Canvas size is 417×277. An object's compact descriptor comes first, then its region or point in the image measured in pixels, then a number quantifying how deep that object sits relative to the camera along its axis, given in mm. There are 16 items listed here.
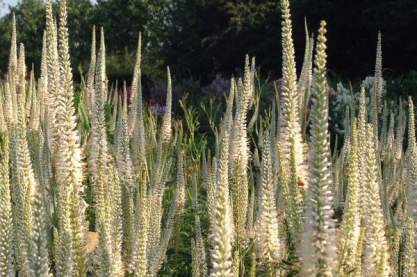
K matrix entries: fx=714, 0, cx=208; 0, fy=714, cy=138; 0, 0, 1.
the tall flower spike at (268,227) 2287
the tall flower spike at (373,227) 1960
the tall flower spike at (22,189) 1944
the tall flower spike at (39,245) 1799
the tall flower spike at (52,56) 2309
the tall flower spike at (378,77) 4659
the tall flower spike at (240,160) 2824
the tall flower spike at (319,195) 1447
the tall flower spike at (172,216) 2452
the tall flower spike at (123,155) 3697
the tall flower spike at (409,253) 2197
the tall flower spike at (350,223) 1841
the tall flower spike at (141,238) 2029
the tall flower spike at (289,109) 2029
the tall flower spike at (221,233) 1432
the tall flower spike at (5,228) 1969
++++++++++++++++++++
### [The problem]
The expected result is the complete listing above, printed exactly, with no pictures.

### [Output]
Canvas size is 417×277. An object's compact descriptor comes first, then its region or point in the image measured in pixels, then a number quantifying how deep that object sits relative to the camera along its axis, given in mm. There are 16 items listed here.
K matrix entries: fx=714, 0, cx=208; 0, fy=714, cy=138; 0, 0, 1.
the tall flower spike at (268,227) 2287
the tall flower spike at (373,227) 1960
the tall flower spike at (22,189) 1944
the tall flower spike at (39,245) 1799
the tall flower spike at (52,56) 2309
the tall flower spike at (378,77) 4659
the tall flower spike at (240,160) 2824
the tall flower spike at (319,195) 1447
the tall flower spike at (172,216) 2452
the tall flower spike at (123,155) 3697
the tall flower spike at (409,253) 2197
the tall flower spike at (350,223) 1841
the tall flower spike at (141,238) 2029
the tall flower spike at (289,109) 2029
the tall flower spike at (221,233) 1432
the tall flower spike at (5,228) 1969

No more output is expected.